The Lahore Metro or Lahore Rapid Mass Transit System (LRMTS) was first proposed in 1991. Funding was not secured, and in 2012 it was abandoned by the Punjab Government in favour of the more cost–effective Lahore Metro Bus System which opened in February 2013. However, in May 2014 the Punjab Government decided to restart development on the Lahore Metro as a $1.6 billion project with Chinese assistance. The Orange Line, which will be 27.1-kilometre (16.8 mi) long, (25.4 kilometres (15.8 mi) of which will be elevated), will be the first line of the project and is under construction.

Buses

Allama Iqbal International Airport, Several bus companies operate in Lahore. Premier Bus Services, owned by the Beaconhouse Group, was started in 2003, and provides transportation services to the general public in Lahore. With over 240 buses running on exclusive routes, it is the largest public transport company in Pakistan.
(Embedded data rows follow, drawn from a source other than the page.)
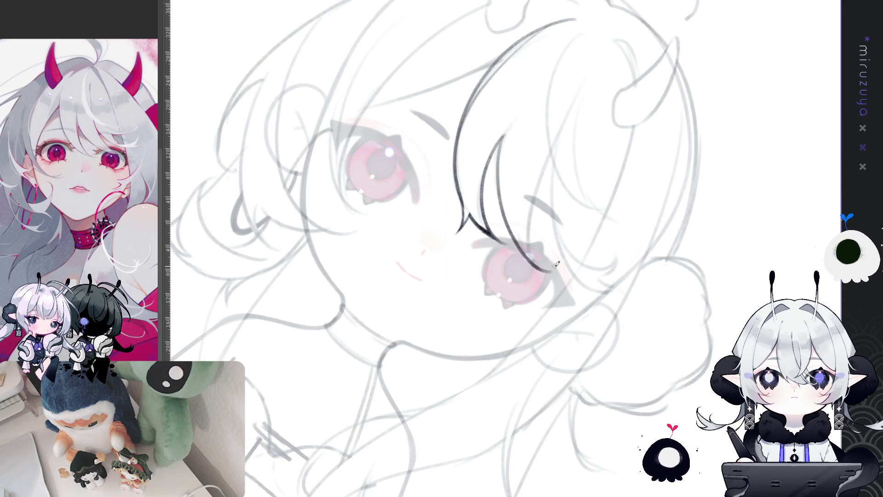
{"action": "key", "text": "ctrl+z"}
{"action": "mouse_move", "coordinate": [502, 135]}
{"action": "left_mouse_down"}
{"action": "mouse_move", "coordinate": [549, 270]}
{"action": "mouse_move", "coordinate": [496, 152]}
{"action": "mouse_move", "coordinate": [554, 261]}
{"action": "left_mouse_up"}
{"action": "key", "text": "ctrl+z"}
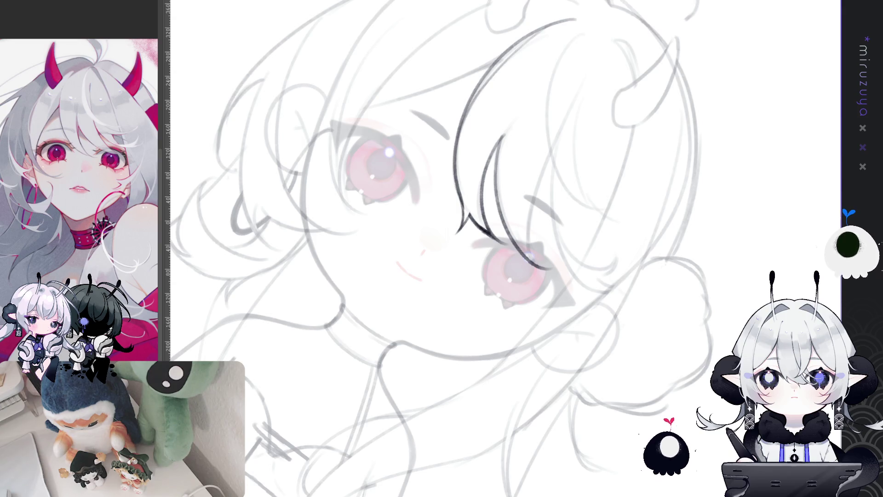
{"action": "key", "text": "ctrl+0"}
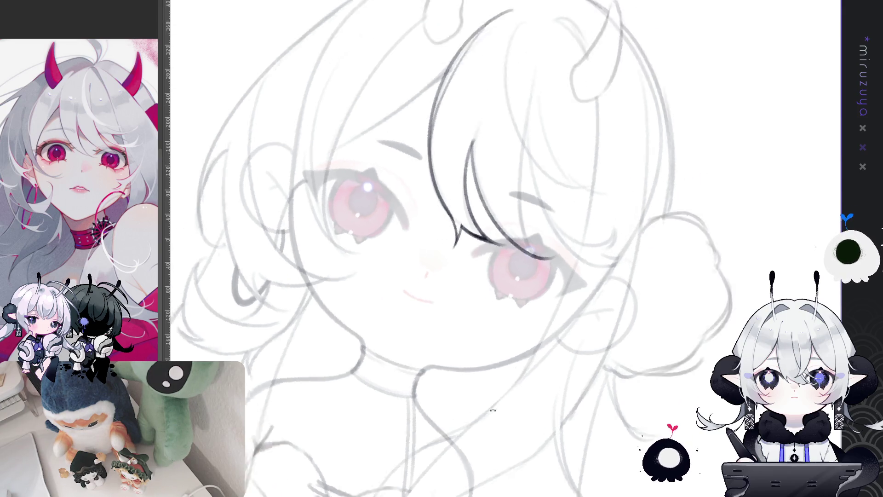
Step: Extend the inner hair strand line higher and darken it
{"action": "key", "text": "ctrl+z"}
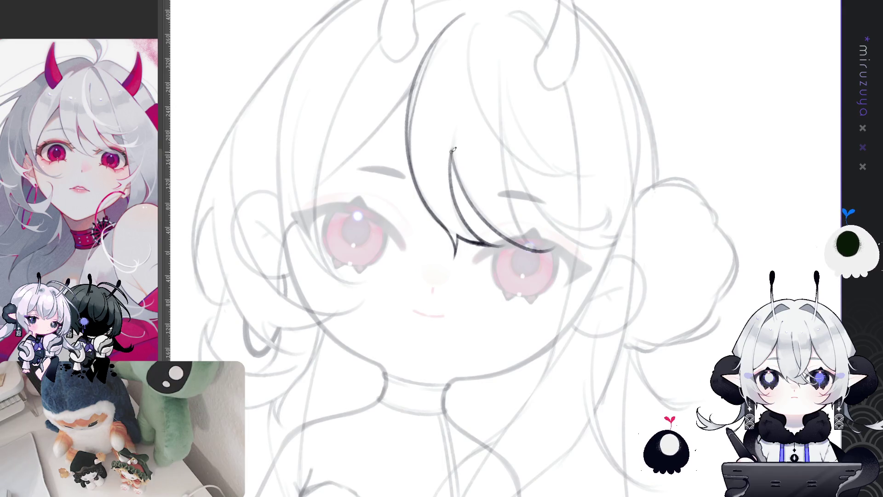
{"action": "mouse_move", "coordinate": [452, 171]}
{"action": "left_mouse_down"}
{"action": "mouse_move", "coordinate": [451, 132]}
{"action": "mouse_move", "coordinate": [453, 156]}
{"action": "left_mouse_up"}
{"action": "key", "text": "ctrl+z"}
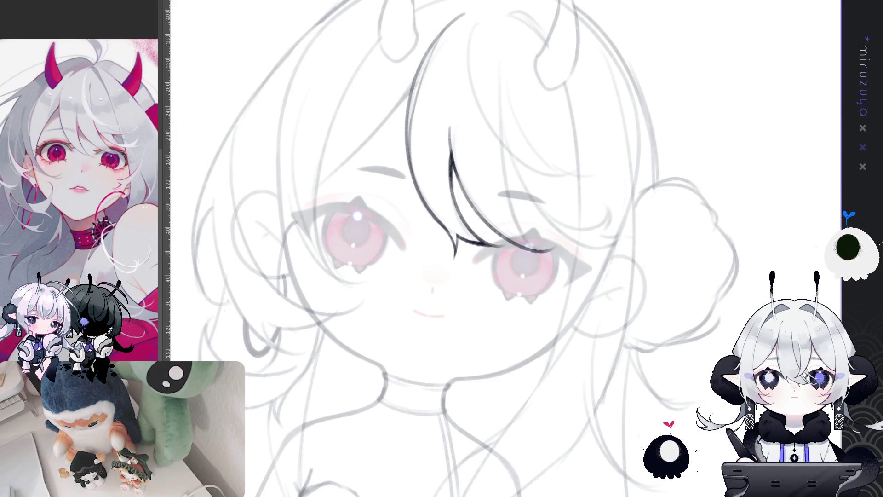
{"action": "key", "text": "asciicircum"}
{"action": "key", "text": "asciicircum"}
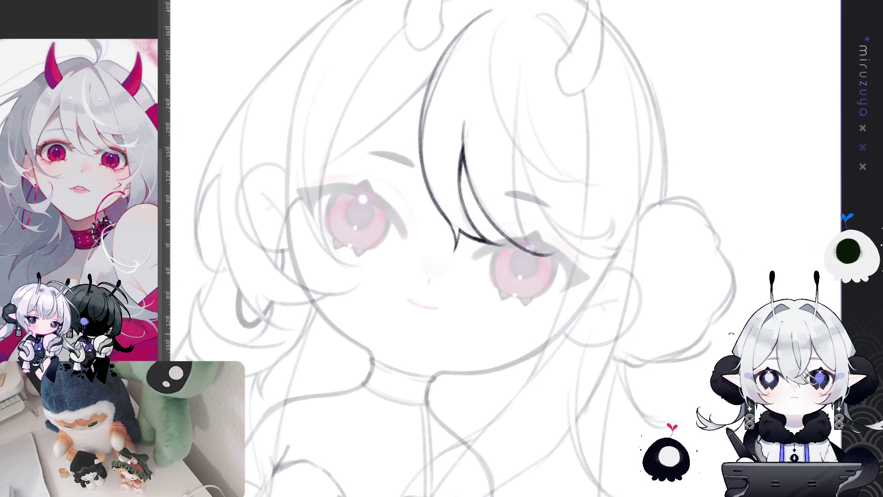
{"action": "key", "text": "minus"}
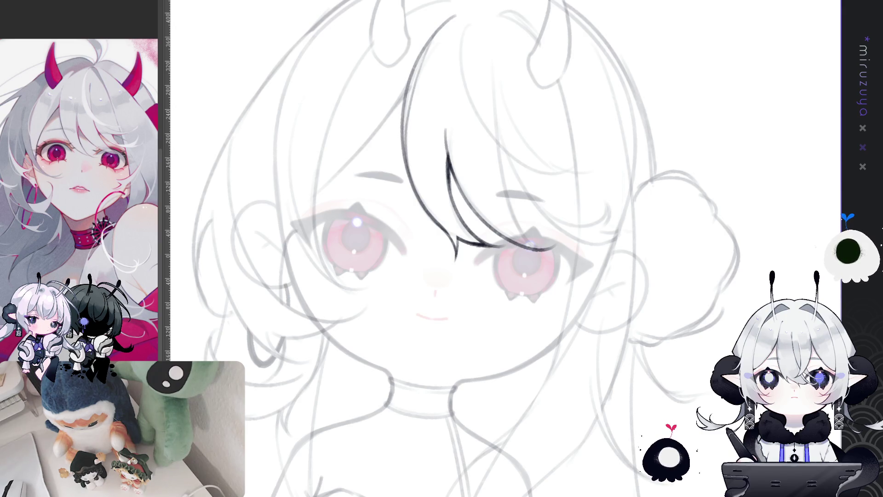
{"action": "left_click_drag", "start_coordinate": [464, 204], "coordinate": [450, 233]}
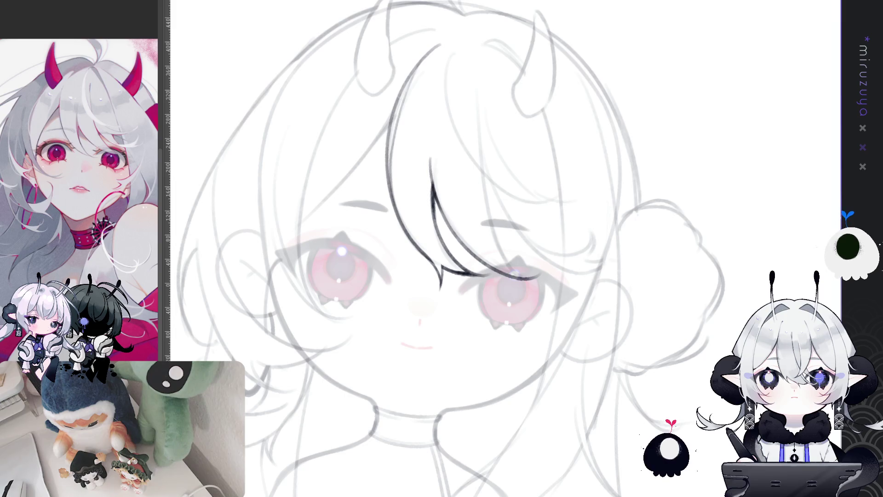
{"action": "left_click_drag", "start_coordinate": [430, 180], "coordinate": [436, 202]}
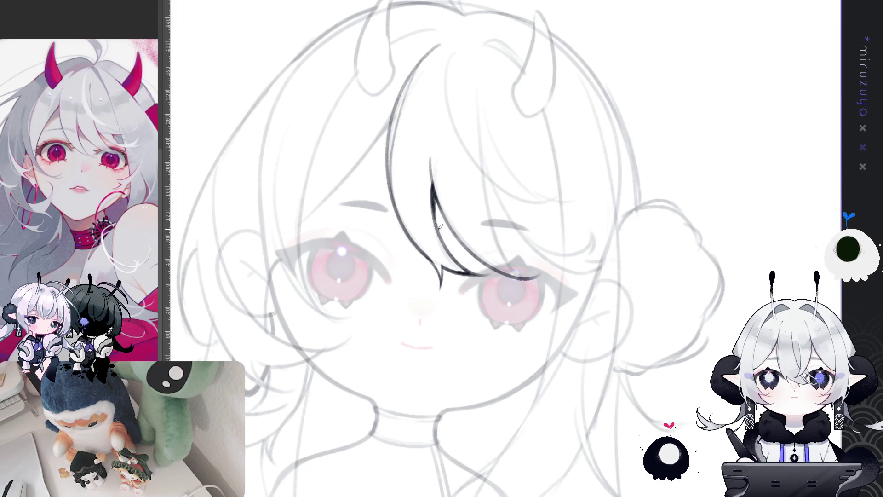
Step: Draw a new dark bangs strand curving down to end at the right eye
{"action": "key", "text": "asciicircum"}
{"action": "left_click_drag", "start_coordinate": [510, 159], "coordinate": [528, 278]}
{"action": "key", "text": "ctrl+z"}
{"action": "left_click_drag", "start_coordinate": [510, 154], "coordinate": [530, 274]}
{"action": "key", "text": "ctrl+z"}
{"action": "left_click_drag", "start_coordinate": [506, 186], "coordinate": [526, 283]}
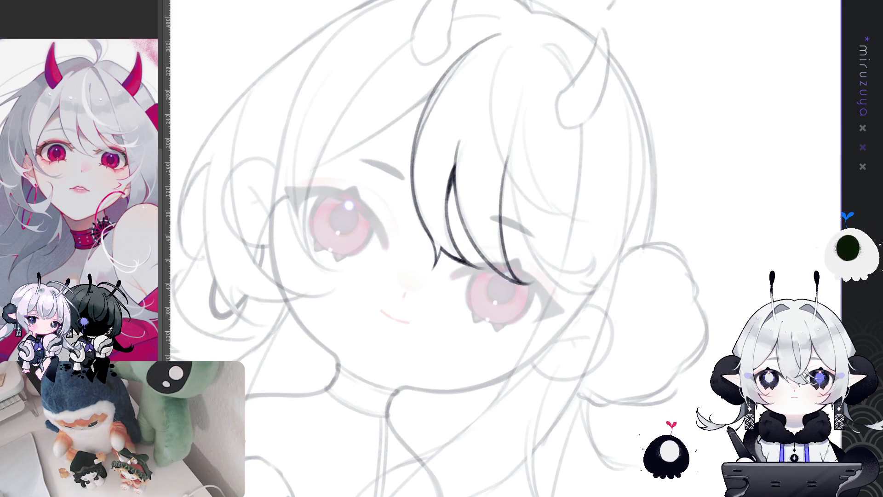
Step: Extend an inner hair line upward, redrawing it until it sits right
{"action": "left_click_drag", "start_coordinate": [756, 295], "coordinate": [723, 312]}
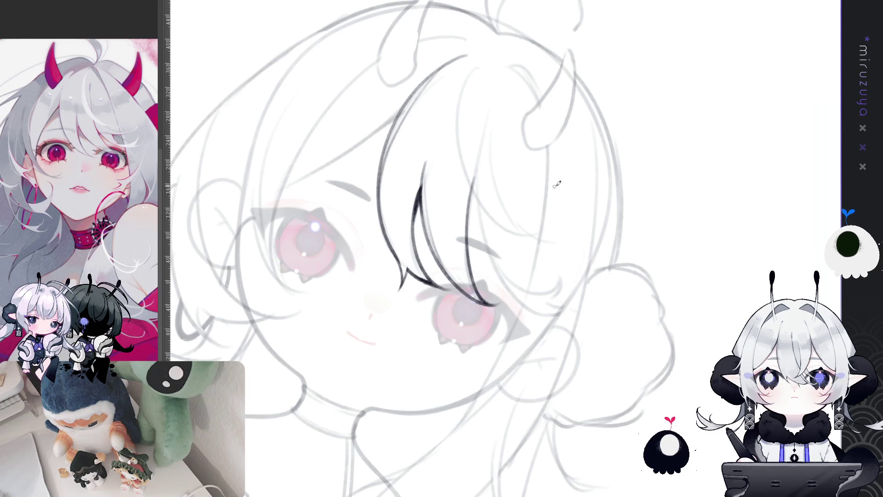
{"action": "mouse_move", "coordinate": [551, 187]}
{"action": "left_mouse_down"}
{"action": "mouse_move", "coordinate": [621, 236]}
{"action": "mouse_move", "coordinate": [672, 253]}
{"action": "left_mouse_up"}
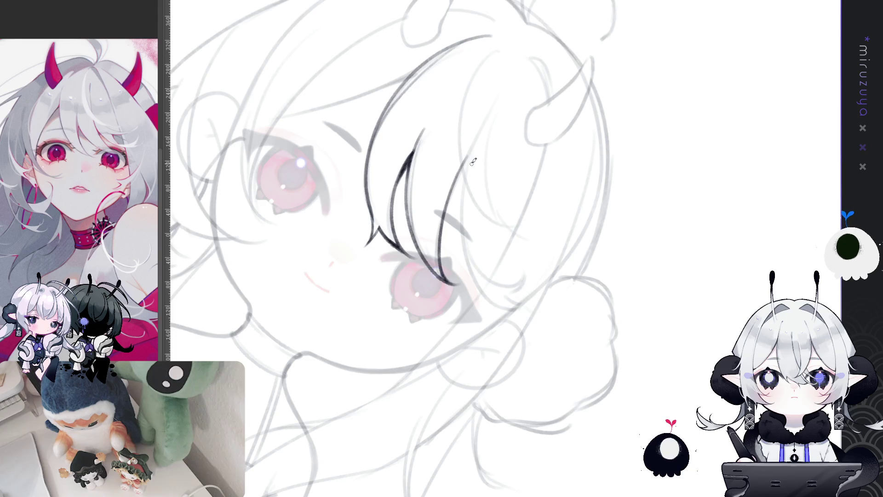
{"action": "left_click_drag", "start_coordinate": [508, 250], "coordinate": [438, 158]}
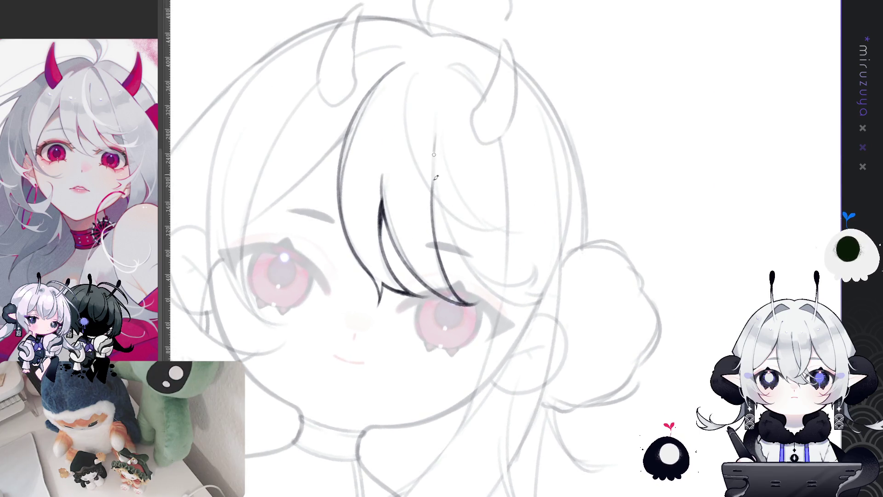
{"action": "left_click_drag", "start_coordinate": [443, 125], "coordinate": [431, 220]}
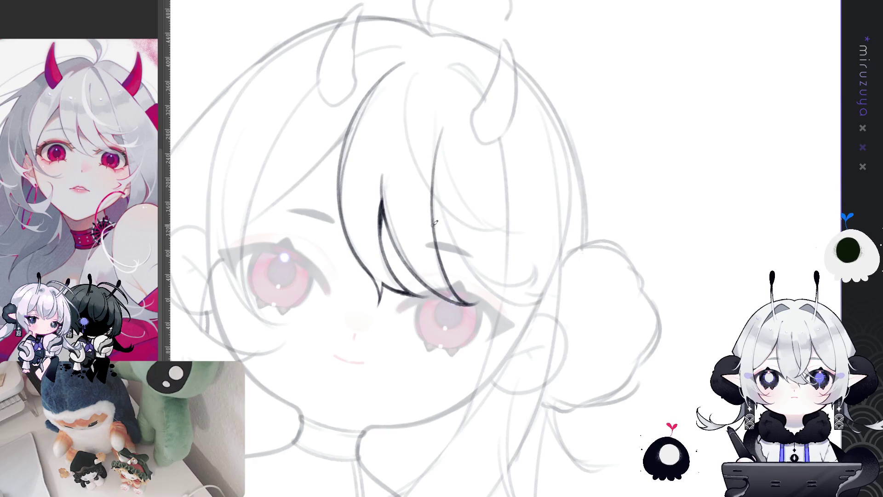
{"action": "key", "text": "ctrl+z"}
{"action": "left_click_drag", "start_coordinate": [442, 139], "coordinate": [434, 220]}
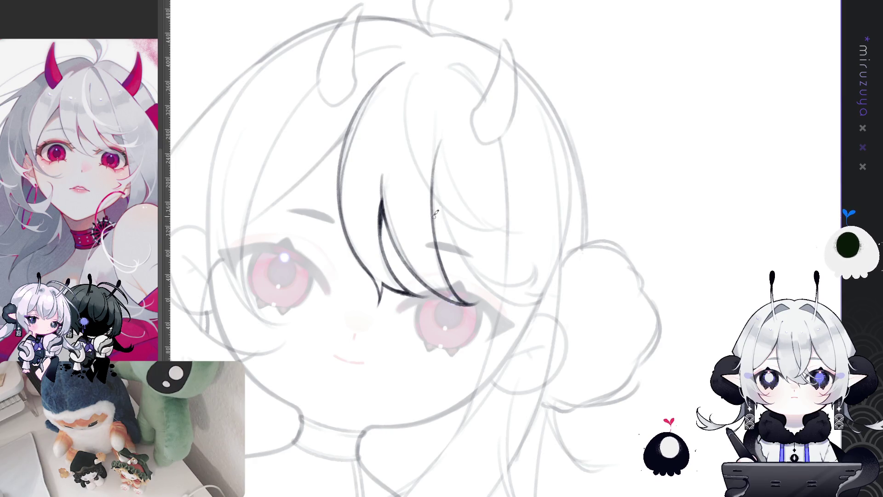
{"action": "key", "text": "ctrl+z"}
{"action": "left_click_drag", "start_coordinate": [443, 131], "coordinate": [435, 220]}
{"action": "key", "text": "ctrl+z"}
{"action": "mouse_move", "coordinate": [440, 145]}
{"action": "left_mouse_down"}
{"action": "mouse_move", "coordinate": [436, 225]}
{"action": "mouse_move", "coordinate": [597, 232]}
{"action": "mouse_move", "coordinate": [670, 296]}
{"action": "mouse_move", "coordinate": [670, 287]}
{"action": "left_mouse_up"}
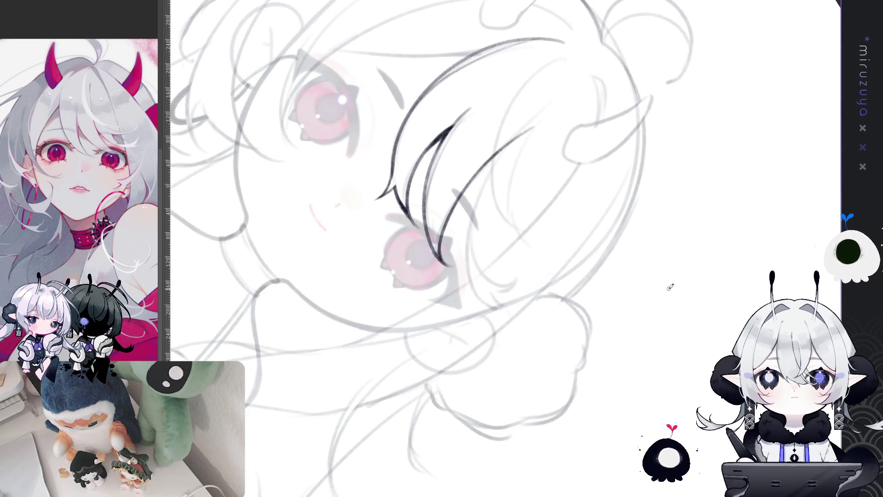
Step: Tilt the canvas and ink a long curved hair strand over the eye
{"action": "left_click_drag", "start_coordinate": [693, 318], "coordinate": [685, 301]}
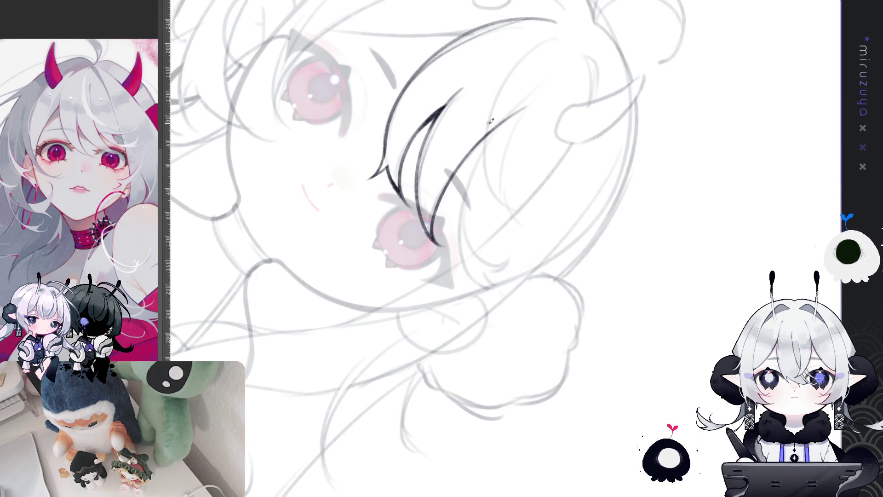
{"action": "mouse_move", "coordinate": [461, 223]}
{"action": "left_mouse_down"}
{"action": "mouse_move", "coordinate": [455, 139]}
{"action": "mouse_move", "coordinate": [443, 169]}
{"action": "mouse_move", "coordinate": [531, 302]}
{"action": "left_mouse_up"}
{"action": "key", "text": "ctrl+z"}
{"action": "left_click_drag", "start_coordinate": [455, 134], "coordinate": [517, 292]}
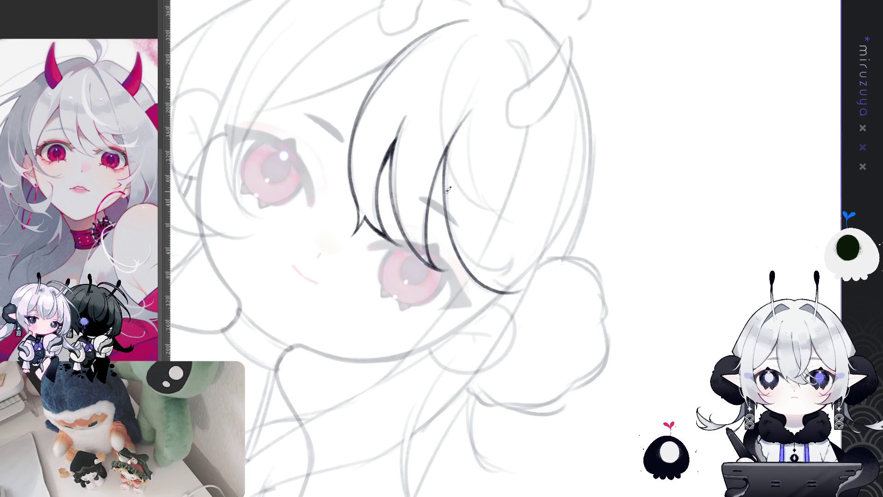
Step: Ink a curved strand below the eye and a short strand tip in the bangs
{"action": "mouse_move", "coordinate": [614, 149]}
{"action": "left_mouse_down"}
{"action": "mouse_move", "coordinate": [669, 306]}
{"action": "mouse_move", "coordinate": [490, 152]}
{"action": "left_mouse_up"}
As of 2010, the buses are in the process of being converted to compressed natural gas for environmental and economic reasons. Sammi Daewoo’s City Bus Division operates three routes within the city and two suburban routes for Gujranwala and Sheikhupura. The Daewoo City Bus also operates routes within Lahore. Its headquarters are located in the city of Lahore. It is operated by a Korean company, Sammi. On 11 February 2013, Punjab Government launched Rapid Bus Transit System (MBS) in Lahore.

Airport

The government built a new city airport in 2003. It was named Allama Iqbal International Airport after the national poet-philosopher of Pakistan, Allama Muhammad Iqbal,  and is served by international airlines as well as the national flag carrier, Pakistan International Airlines. The old terminal now operates as the Hajj terminal to facilitate the great influx of pilgrims travelling to Saudi Arabia to perform the Hajj every year. Lahore also has a general aviation airport known as Walton Airport. The second closest commercial airport is in Amritsar, India.

Tourism

Lahore remains a major tourist destination in Pakistan. Particularly the Walled City of Lahore which was renovated in 2014 is popular due to presence of UNESCO World Heritage Site’s. Among the most popular sights are the Lahore Fort, located to adjacent to the Walled City, is home to Sheesh Mahal, Alamgiri Gate, Naulakha pavilion, and Moti Masjid. The fort along with the adjoining Shalimar Gardens has been a UNESCO World Heritage Site since 1981. The city is home to several ancient religious sites including prominet Hindu temples, the Krishna Temple and Valmiki MandirSamadhi of Ranjit Singh, also located near the Walled City, houses the funerary urns of the Sikhruler Maharaja Ranjit Singh. The most prominent religious building is the Badshahi Mosque, constructed in 1673, it was the largest mosque in the world upon construction. Another popular sight is the Wazir Khan Mosque which is known for its extensive faience tile work was constructed in 1635.

Weather

Lahore has a semi-arid climate (Köppen climate classification BSh). The hottest month is June, when average highs routinely exceed 40 °C (104.0 °F). The monsoon season starts in late June, and the wettest month is July, with heavy rainfalls and evening thunderstorms with the possibility of cloudbursts. The coolest month is January with dense fog. The city’s record high temperature was 48.3 °C (118.9 °F), recorded on 30 May 1944. 48 °C (118 °F) was recorded on 10 June 2007. At the time the meteorological office recorded this official temperature in the shade, it reported a heat index in direct sunlight of 55 °C (131 °F). The record low is −1 °C (30 °F), recorded on 13 January 1967. The highest rainfall in a 24-hour period is 221 millimetres (8.7 in), recorded on 13 August 2008. On 26 February 2011, Lahore received heavy rain and hail measuring 4.5 mm (0.18 in), which carpeted roads and sidewalks with measurable hail for the first time in the city’s recorded history.